Exercise description →
List all the lines in these records that hold "demonstrates".

Items from a dataset
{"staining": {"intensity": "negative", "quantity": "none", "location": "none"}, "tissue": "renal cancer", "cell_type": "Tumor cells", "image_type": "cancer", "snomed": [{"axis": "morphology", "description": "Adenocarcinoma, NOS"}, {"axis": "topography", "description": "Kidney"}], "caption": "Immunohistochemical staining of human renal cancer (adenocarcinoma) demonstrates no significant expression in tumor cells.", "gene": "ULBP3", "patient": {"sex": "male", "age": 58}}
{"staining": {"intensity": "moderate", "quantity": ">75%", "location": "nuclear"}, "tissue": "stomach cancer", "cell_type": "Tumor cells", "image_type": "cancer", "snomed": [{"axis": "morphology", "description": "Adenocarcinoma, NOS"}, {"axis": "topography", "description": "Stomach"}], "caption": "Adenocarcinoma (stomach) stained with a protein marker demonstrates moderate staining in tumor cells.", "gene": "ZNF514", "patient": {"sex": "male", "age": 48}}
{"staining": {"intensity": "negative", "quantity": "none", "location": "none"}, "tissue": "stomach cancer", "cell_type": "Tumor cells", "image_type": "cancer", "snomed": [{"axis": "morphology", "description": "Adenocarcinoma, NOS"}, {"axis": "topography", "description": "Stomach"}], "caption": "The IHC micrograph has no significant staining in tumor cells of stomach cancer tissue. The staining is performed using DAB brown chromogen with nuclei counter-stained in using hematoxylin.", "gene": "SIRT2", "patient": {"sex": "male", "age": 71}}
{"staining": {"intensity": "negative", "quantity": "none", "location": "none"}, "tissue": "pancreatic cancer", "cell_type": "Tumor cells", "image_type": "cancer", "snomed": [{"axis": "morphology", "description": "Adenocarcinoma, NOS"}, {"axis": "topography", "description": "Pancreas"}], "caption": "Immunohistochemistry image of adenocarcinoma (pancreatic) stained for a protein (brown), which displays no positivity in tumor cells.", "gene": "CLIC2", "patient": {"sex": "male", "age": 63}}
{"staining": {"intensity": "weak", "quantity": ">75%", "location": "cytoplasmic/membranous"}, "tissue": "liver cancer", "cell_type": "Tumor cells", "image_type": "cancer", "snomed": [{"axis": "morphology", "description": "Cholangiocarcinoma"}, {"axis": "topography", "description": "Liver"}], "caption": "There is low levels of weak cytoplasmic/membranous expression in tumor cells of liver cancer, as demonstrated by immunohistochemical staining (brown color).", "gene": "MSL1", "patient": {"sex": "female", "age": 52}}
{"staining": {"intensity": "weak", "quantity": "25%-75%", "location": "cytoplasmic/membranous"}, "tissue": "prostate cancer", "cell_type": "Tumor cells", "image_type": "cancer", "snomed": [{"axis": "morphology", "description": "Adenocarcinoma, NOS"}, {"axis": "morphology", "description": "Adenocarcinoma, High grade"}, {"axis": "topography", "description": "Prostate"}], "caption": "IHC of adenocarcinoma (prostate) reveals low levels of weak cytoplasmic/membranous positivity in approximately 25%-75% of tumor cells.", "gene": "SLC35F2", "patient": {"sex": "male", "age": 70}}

Solution to the exercise →
{"staining": {"intensity": "negative", "quantity": "none", "location": "none"}, "tissue": "renal cancer", "cell_type": "Tumor cells", "image_type": "cancer", "snomed": [{"axis": "morphology", "description": "Adenocarcinoma, NOS"}, {"axis": "topography", "description": "Kidney"}], "caption": "Immunohistochemical staining of human renal cancer (adenocarcinoma) demonstrates no significant expression in tumor cells.", "gene": "ULBP3", "patient": {"sex": "male", "age": 58}}
{"staining": {"intensity": "moderate", "quantity": ">75%", "location": "nuclear"}, "tissue": "stomach cancer", "cell_type": "Tumor cells", "image_type": "cancer", "snomed": [{"axis": "morphology", "description": "Adenocarcinoma, NOS"}, {"axis": "topography", "description": "Stomach"}], "caption": "Adenocarcinoma (stomach) stained with a protein marker demonstrates moderate staining in tumor cells.", "gene": "ZNF514", "patient": {"sex": "male", "age": 48}}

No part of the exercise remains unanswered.